We all have sinned and fallen short of God's glory! (Rom 3:23) It's pretty clear, pretty obvious! And the penalty of sin is death! (Romans 6:23) Most people go on with life sitting underneath the weight of these truths, feeling condemned, hopeless, and far from God (even if they try to avoid thinking about it by staying busy or finding significance in some way or another). Most people stop trying with God because they just feel like they can never be good enough. I know I almost did. I felt my unworthiness soooo deeply growing up and all through college, and I remember telling God one time, "If this is what the Christian life is like, I don't want it!" At that point I had been trying to do everything in my own strength and all I could hear was the voice of the enemy whispering condemnation over me, even though I had also heard another truth my whole life that I failed to really believe in my heart for years.

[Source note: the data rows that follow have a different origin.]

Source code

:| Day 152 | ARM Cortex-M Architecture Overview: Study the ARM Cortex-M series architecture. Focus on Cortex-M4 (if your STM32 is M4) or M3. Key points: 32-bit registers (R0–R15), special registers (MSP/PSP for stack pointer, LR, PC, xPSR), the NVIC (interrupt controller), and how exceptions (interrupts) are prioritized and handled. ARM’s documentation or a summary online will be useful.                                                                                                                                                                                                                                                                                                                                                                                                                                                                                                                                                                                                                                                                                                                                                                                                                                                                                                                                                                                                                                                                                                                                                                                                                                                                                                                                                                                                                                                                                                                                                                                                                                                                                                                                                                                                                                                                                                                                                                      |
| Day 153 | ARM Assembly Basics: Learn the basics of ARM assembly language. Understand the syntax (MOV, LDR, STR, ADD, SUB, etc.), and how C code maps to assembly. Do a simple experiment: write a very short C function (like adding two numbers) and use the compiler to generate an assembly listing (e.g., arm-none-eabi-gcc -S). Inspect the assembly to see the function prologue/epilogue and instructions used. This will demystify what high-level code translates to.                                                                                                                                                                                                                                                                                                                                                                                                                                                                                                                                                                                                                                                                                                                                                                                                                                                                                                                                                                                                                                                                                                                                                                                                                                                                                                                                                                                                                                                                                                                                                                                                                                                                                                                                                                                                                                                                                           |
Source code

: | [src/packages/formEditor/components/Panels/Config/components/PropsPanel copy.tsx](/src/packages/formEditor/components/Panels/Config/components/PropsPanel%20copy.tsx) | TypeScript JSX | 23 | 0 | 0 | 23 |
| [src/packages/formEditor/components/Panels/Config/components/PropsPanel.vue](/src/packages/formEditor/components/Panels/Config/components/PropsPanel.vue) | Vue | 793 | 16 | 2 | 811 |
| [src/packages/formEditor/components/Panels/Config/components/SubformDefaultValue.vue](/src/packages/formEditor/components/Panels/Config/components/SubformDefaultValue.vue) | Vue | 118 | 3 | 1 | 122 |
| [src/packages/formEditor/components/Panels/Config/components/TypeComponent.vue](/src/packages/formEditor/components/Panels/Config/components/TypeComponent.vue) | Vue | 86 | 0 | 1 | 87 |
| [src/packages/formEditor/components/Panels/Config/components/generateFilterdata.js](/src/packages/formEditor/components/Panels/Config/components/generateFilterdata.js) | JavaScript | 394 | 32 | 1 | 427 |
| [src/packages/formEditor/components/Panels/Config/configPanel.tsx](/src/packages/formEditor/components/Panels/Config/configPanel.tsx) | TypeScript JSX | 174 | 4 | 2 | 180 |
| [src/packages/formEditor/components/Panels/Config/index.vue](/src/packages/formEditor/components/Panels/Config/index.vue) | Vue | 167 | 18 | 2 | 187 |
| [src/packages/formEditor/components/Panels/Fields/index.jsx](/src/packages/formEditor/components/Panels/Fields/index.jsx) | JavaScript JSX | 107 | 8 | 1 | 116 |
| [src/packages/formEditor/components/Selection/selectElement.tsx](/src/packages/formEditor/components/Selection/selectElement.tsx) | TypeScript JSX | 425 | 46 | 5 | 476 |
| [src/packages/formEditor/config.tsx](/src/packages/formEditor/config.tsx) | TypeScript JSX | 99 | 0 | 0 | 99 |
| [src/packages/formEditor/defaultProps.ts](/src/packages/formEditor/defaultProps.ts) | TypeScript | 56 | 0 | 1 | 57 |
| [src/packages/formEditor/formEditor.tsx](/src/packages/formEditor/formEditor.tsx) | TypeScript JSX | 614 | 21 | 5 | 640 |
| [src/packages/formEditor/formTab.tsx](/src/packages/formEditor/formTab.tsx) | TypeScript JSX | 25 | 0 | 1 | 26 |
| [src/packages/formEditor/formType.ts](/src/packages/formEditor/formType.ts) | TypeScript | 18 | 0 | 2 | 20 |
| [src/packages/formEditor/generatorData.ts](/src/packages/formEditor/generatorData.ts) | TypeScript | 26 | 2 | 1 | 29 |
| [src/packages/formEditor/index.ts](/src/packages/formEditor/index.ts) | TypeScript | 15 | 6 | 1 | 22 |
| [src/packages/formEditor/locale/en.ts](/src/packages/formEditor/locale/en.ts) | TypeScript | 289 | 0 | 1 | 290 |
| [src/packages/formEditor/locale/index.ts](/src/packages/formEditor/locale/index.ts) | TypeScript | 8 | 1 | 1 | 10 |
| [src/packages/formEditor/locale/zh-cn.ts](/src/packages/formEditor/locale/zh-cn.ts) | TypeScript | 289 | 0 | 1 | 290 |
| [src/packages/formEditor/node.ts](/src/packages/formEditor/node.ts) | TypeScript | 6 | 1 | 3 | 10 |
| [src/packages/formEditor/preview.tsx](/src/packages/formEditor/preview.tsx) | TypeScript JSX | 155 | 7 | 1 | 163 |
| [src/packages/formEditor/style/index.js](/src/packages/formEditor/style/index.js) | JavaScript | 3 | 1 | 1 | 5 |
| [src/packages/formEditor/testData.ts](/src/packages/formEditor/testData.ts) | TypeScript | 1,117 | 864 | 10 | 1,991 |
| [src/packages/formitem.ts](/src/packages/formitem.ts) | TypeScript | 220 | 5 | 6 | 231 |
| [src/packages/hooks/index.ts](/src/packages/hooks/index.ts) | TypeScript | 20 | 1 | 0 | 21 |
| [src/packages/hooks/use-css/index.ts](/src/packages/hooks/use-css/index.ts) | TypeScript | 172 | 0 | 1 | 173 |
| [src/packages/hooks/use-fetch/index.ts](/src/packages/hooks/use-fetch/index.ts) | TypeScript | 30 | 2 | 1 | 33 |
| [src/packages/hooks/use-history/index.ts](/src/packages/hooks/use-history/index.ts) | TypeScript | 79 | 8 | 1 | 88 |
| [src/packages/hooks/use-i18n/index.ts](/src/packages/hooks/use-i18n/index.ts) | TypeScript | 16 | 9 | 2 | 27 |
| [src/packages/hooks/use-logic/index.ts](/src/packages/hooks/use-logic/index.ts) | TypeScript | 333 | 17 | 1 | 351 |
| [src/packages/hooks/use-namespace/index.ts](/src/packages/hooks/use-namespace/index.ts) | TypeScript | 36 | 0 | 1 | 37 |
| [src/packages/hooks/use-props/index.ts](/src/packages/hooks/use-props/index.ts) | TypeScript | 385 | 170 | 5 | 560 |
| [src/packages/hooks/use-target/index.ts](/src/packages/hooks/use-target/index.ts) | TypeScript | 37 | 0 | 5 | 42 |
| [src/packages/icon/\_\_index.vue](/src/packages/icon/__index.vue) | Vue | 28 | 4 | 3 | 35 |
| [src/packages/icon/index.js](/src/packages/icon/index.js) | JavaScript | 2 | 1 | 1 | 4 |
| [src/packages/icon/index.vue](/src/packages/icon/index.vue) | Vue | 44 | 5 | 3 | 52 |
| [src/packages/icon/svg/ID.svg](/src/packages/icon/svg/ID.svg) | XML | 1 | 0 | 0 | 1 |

Jesus came, not to judge the world, but to save the world! (John 3:17). There is a HUGE need for us to have a Savior, isn't there? Have you come to that realization, that you need a Savior? I come to it every day! We will NEVER BE GOOD ENOUGH. We can never be near God or accepted by God on our own. And God knows that. It isn't a surprise to Him. But he doesn't just sit up there in heaven looking down on us in disappointment. He did something about it! He sent us a Savior, his own Son (the only one that could do it!). Jesus said, "I'll save them from their sins, their failures, weaknesses and shortcomings. I'll give them my righteousness and take on their sin. I'll die the death they deserve...SO THAT they can finally draw near to God without shame! (Yes please!) Wearing MY righteousness, they will be accepted by God. He will love them as he loves me, his own Son! He will welcome them into His family and give them the family inheritance and never leave them or forsake them." So Jesus gave his life for us. Hebrews 2:15 says, "Only in this way could he (Jesus) deliver those who have lived all their lives as slaves to the fear of dying." So there it is. He delivered us from fear, from fear of God (being afraid of Him) and fear of death! Ahhh, this is so great!

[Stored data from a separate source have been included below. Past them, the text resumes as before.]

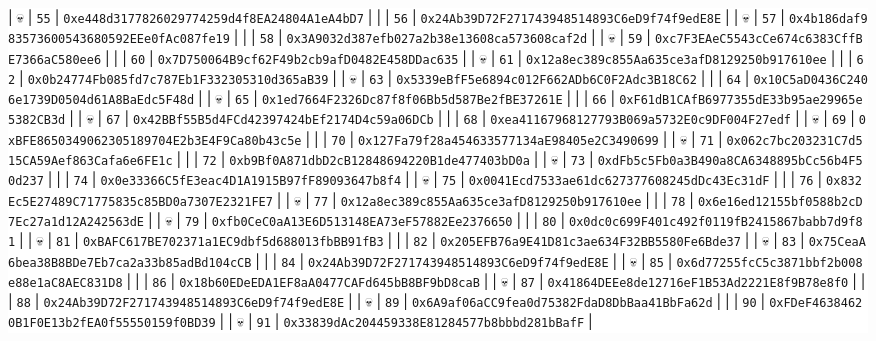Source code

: | 💀 | `55` | `0xe448d3177826029774259d4f8EA24804A1eA4bD7` |
|  | `56` | `0x24Ab39D72F271743948514893C6eD9f74f9edE8E` |
| 💀 | `57` | `0x4b186daf983573600543680592EEe0fAc087fe19` |
|  | `58` | `0x3A9032d387efb027a2b38e13608ca573608caf2d` |
| 💀 | `59` | `0xc7F3EAeC5543cCe674c6383CffBE7366aC580ee6` |
|  | `60` | `0x7D750064B9cf62F49b2cb9afD0482E458DDac635` |
| 💀 | `61` | `0x12a8ec389c855Aa635ce3afD8129250b917610ee` |
|  | `62` | `0x0b24774Fb085fd7c787Eb1F332305310d365aB39` |
| 💀 | `63` | `0x5339eBfF5e6894c012F662ADb6C0F2Adc3B18C62` |
|  | `64` | `0x10C5aD0436C2406e1739D0504d61A8BaEdc5F48d` |
| 💀 | `65` | `0x1ed7664F2326Dc87f8f06Bb5d587Be2fBE37261E` |
|  | `66` | `0xF61dB1CAfB6977355dE33b95ae29965e5382CB3d` |
| 💀 | `67` | `0x42BBf55B5d4FCd42397424bEf2174D4c59a06DCb` |
|  | `68` | `0xea41167968127793B069a5732E0c9DF004F27edf` |
| 💀 | `69` | `0xBFE8650349062305189704E2b3E4F9Ca80b43c5e` |
|  | `70` | `0x127Fa79f28a454633577134aE98405e2C3490699` |
| 💀 | `71` | `0x062c7bc203231C7d515CA59Aef863Cafa6e6FE1c` |
|  | `72` | `0xb9Bf0A871dbD2cB12848694220B1de477403bD0a` |
| 💀 | `73` | `0xdFb5c5Fb0a3B490a8CA6348895bCc56b4F50d237` |
|  | `74` | `0x0e33366C5fE3eac4D1A1915B97fF89093647b8f4` |
| 💀 | `75` | `0x0041Ecd7533ae61dc627377608245dDc43Ec31dF` |
|  | `76` | `0x832Ec5E27489C71775835c85BD0a7307E2321FE7` |
| 💀 | `77` | `0x12a8ec389c855Aa635ce3afD8129250b917610ee` |
|  | `78` | `0x6e16ed12155bf0588b2cD7Ec27a1d12A242563dE` |
| 💀 | `79` | `0xfb0CeC0aA13E6D513148EA73eF57882Ee2376650` |
|  | `80` | `0x0dc0c699F401c492f0119fB2415867babb7d9f81` |
| 💀 | `81` | `0xBAFC617BE702371a1EC9dbf5d688013fbBB91fB3` |
|  | `82` | `0x205EFB76a9E41D81c3ae634F32BB5580Fe6Bde37` |
| 💀 | `83` | `0x75CeaA6bea38B8BDe7Eb7ca2a33b85adBd104cCB` |
|  | `84` | `0x24Ab39D72F271743948514893C6eD9f74f9edE8E` |
| 💀 | `85` | `0x6d77255fcC5c3871bbf2b008e88e1aC8AEC831D8` |
|  | `86` | `0x18b60EDeEDA1EF8aA0477CAFd645bB8BF9bD8caB` |
| 💀 | `87` | `0x41864DEEe8de12716eF1B53Ad2221E8f9B78e8f0` |
|  | `88` | `0x24Ab39D72F271743948514893C6eD9f74f9edE8E` |
| 💀 | `89` | `0x6A9af06aCC9fea0d75382FdaD8DbBaa41BbFa62d` |
|  | `90` | `0xFDeF46384620B1F0E13b2fEA0f55550159f0BD39` |
| 💀 | `91` | `0x33839dAc204459338E81284577b8bbbd281bBafF` |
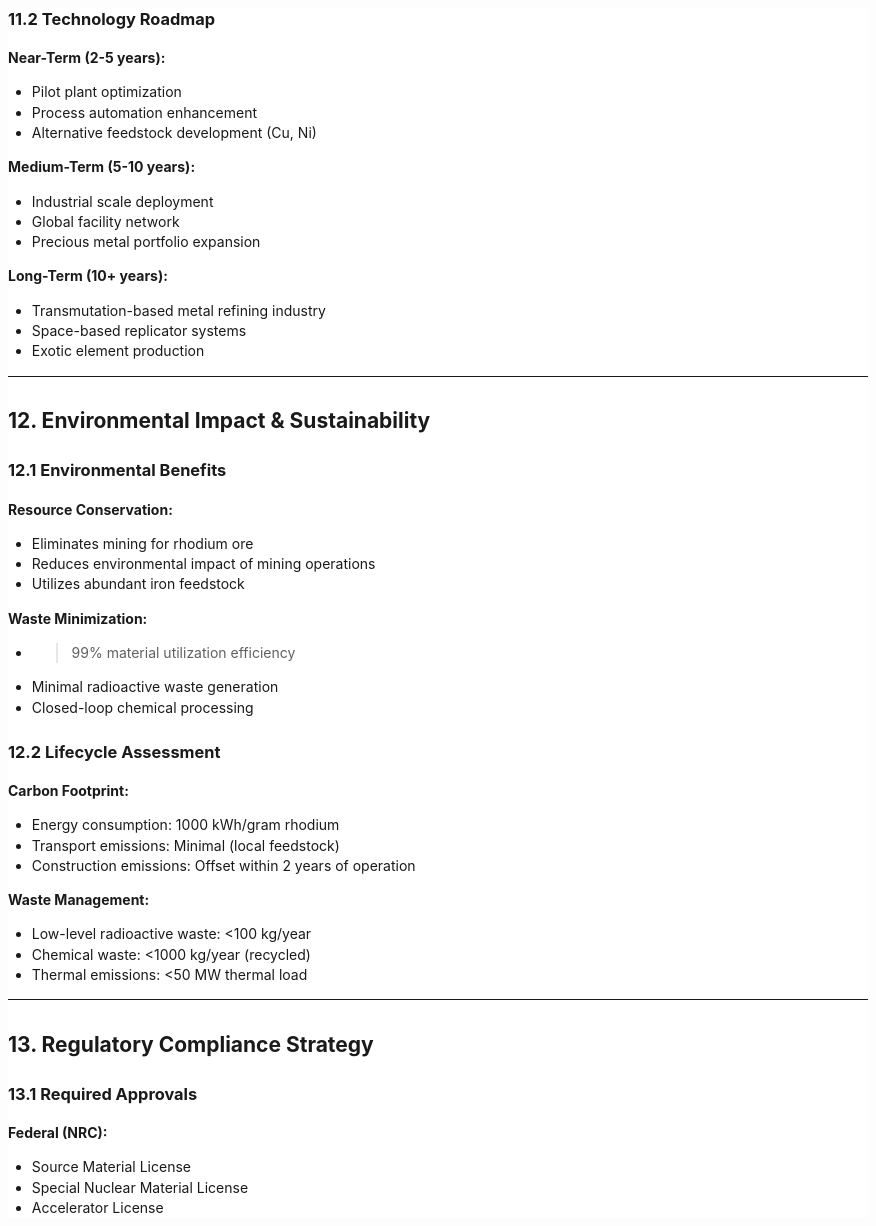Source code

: ### 11.2 Technology Roadmap

**Near-Term (2-5 years):**
- Pilot plant optimization
- Process automation enhancement
- Alternative feedstock development (Cu, Ni)

**Medium-Term (5-10 years):**
- Industrial scale deployment
- Global facility network
- Precious metal portfolio expansion

**Long-Term (10+ years):**
- Transmutation-based metal refining industry
- Space-based replicator systems
- Exotic element production

---

## 12. Environmental Impact & Sustainability

### 12.1 Environmental Benefits

**Resource Conservation:**
- Eliminates mining for rhodium ore
- Reduces environmental impact of mining operations
- Utilizes abundant iron feedstock

**Waste Minimization:**
- >99% material utilization efficiency
- Minimal radioactive waste generation
- Closed-loop chemical processing

### 12.2 Lifecycle Assessment

**Carbon Footprint:**
- Energy consumption: 1000 kWh/gram rhodium
- Transport emissions: Minimal (local feedstock)
- Construction emissions: Offset within 2 years of operation

**Waste Management:**
- Low-level radioactive waste: <100 kg/year
- Chemical waste: <1000 kg/year (recycled)
- Thermal emissions: <50 MW thermal load

---

## 13. Regulatory Compliance Strategy

### 13.1 Required Approvals

**Federal (NRC):**
- Source Material License
- Special Nuclear Material License
- Accelerator License
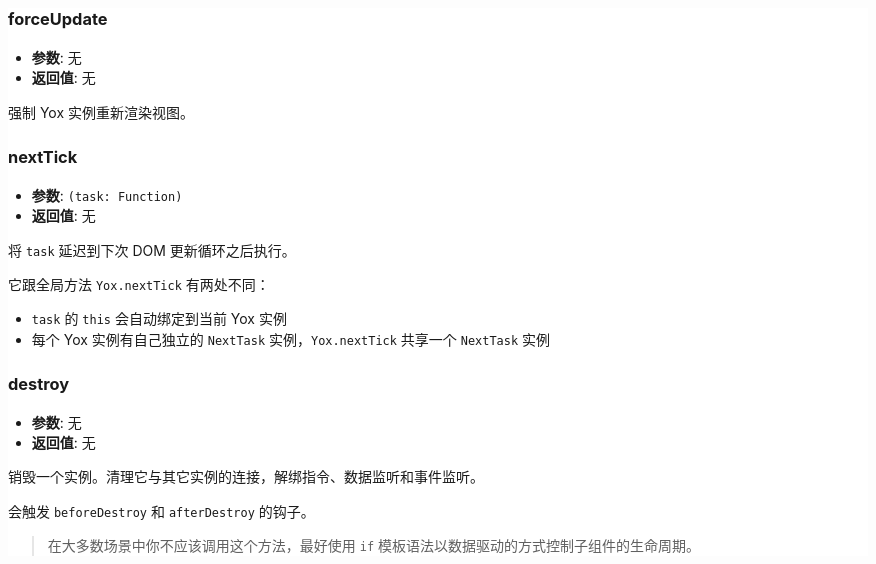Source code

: ### forceUpdate

* **参数**: 无
* **返回值**: 无

强制 Yox 实例重新渲染视图。

### nextTick

* **参数**: `(task: Function)`
* **返回值**: 无

将 `task` 延迟到下次 DOM 更新循环之后执行。

它跟全局方法 `Yox.nextTick` 有两处不同：

* `task` 的 `this` 会自动绑定到当前 Yox 实例
* 每个 Yox 实例有自己独立的 `NextTask` 实例，`Yox.nextTick` 共享一个 `NextTask` 实例

### destroy

* **参数**: 无
* **返回值**: 无

销毁一个实例。清理它与其它实例的连接，解绑指令、数据监听和事件监听。

会触发 `beforeDestroy` 和 `afterDestroy` 的钩子。

> 在大多数场景中你不应该调用这个方法，最好使用 `if` 模板语法以数据驱动的方式控制子组件的生命周期。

I have to remind myself continually of what it means that I have asked Jesus to be my Savior. It has taken me so many years to truly understand my position now that I am in Him! I am memorizing Romans 8 with my best friend and one of the main reasons I chose it (well, besides that it's one of the best chapters in the whole bible) is because of verses 1. "Therefore, there is now NO condemnation for those of us who are IN Christ Jesus. For the law of the Spirit of life has set us free from the law of sin and death." My daily reading passage today reaffirmed the joy I now have in being in Christ.
Psalm 103: "Praise the Lord, I tell myself, and never forget the good things he does for me. He FORGIVES all my sins and heals all my diseases. He ransoms me from death and surrounds me with love and tender mercies. He fills my life with good things! (vs. 12) He has removed our rebellious acts as far as the east is from the west!" (You should really read this whole chapter. It. is. incredible).
God has removed my sins from me and remembers them no more. He calls me his beloved daughter. Jesus calls me his sister (Hebrews 2:11)! All that is His is mine. I am a part of SUCH A COOL FAMILY! And I no longer have to be afraid of what God thinks of me or fear his wrath. He delights in me and sings over me (Zephaniah 3:17) and accepts me. I am so thankful he finally helped me see what it REALLY means to be a Christian, to accept what His son did for me, to be free in Him, to enjoy nearness and a personal relationship with Him without condemnation! So. Awesome.